2. Our Critical Thinking Toolbox: Tools, Narratives and Critiques
This part is divided into two modules, in which we introduce you to our ‘critical thinking toolkit’. The tools consist of short lectures on specific topics of critical thinking. In the first module we focus on developing skills related to the way we think (bias), how we interact with specific types of information (statistics or evidence), or how language can shape and mislead our understanding and perceptions of events. Then, we focus on narratives and critiques, overarching stories/ideologies and theories. They are explored through their application to crime and media by a team of global-leading criminology experts.
3. Crime and Media
We explore the question “How does the media influence our understanding of crime?” with topics of sex work, drug use and supply and investigative journalism. We also examine the question “How does the media help and hinder our perceptions about crime?” including in the context of animal and wildlife trafficking.
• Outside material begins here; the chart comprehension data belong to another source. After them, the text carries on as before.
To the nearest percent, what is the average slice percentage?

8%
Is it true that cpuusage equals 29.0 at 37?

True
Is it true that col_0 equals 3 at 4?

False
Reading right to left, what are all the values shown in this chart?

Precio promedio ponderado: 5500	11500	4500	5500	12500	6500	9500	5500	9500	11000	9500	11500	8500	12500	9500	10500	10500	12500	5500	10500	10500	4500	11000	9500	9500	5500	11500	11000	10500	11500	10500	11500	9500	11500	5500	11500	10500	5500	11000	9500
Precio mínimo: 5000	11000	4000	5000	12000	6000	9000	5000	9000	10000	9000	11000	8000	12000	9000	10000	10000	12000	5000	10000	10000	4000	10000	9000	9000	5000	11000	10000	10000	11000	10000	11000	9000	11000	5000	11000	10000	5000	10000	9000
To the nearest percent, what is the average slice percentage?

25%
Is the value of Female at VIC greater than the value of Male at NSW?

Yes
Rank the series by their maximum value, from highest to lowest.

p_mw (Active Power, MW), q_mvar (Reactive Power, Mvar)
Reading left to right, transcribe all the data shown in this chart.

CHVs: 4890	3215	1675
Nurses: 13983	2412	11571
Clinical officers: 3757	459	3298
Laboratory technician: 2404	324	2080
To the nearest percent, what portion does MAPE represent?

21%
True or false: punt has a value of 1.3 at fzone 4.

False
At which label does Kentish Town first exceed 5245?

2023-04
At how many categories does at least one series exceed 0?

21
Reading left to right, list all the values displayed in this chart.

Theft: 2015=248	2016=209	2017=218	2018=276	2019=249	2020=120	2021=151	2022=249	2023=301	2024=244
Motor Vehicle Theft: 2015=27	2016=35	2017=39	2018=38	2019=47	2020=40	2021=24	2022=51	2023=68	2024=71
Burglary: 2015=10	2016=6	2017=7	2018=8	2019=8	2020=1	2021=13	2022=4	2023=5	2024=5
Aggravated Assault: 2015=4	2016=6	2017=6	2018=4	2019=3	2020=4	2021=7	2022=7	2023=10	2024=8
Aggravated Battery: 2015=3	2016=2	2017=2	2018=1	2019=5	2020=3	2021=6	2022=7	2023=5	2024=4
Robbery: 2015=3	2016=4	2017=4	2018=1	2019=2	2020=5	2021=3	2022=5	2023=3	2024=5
4. Crime in the 21st Century Digital World
We shift focus and enter the world of online crime. We investigate buying and selling sex in cyber space, human trafficking and the secret yet open commerce to critically explore the question “How does the digital age shape our understanding of crime?”
5. Law and Order
We work on the depictions of crime and policing on reality TV shows and TV series to explore the question “How does the media shape our perception and fears of the control of crime?” Moreover, we investigate the role of social media through a discussion on online sleuths and scam baiters. Here we critically explore the question “Is social justice helped and/or hindered by social media?” Finally, we explore the role of media in policing in speaking with a detective in the Australian Federal Police.
6. Moving Forward: Beyond Crime
We develop a set of tools and critiques that can help us in an everyday context. We focus on tools for making decisions, a new critique that encourages us to explore cultures and history, and tools for managing emotions as critical thinkers. We hope these skills and others learned will help learners develop and refine their critical thinking skills in work and more broadly in everyday life.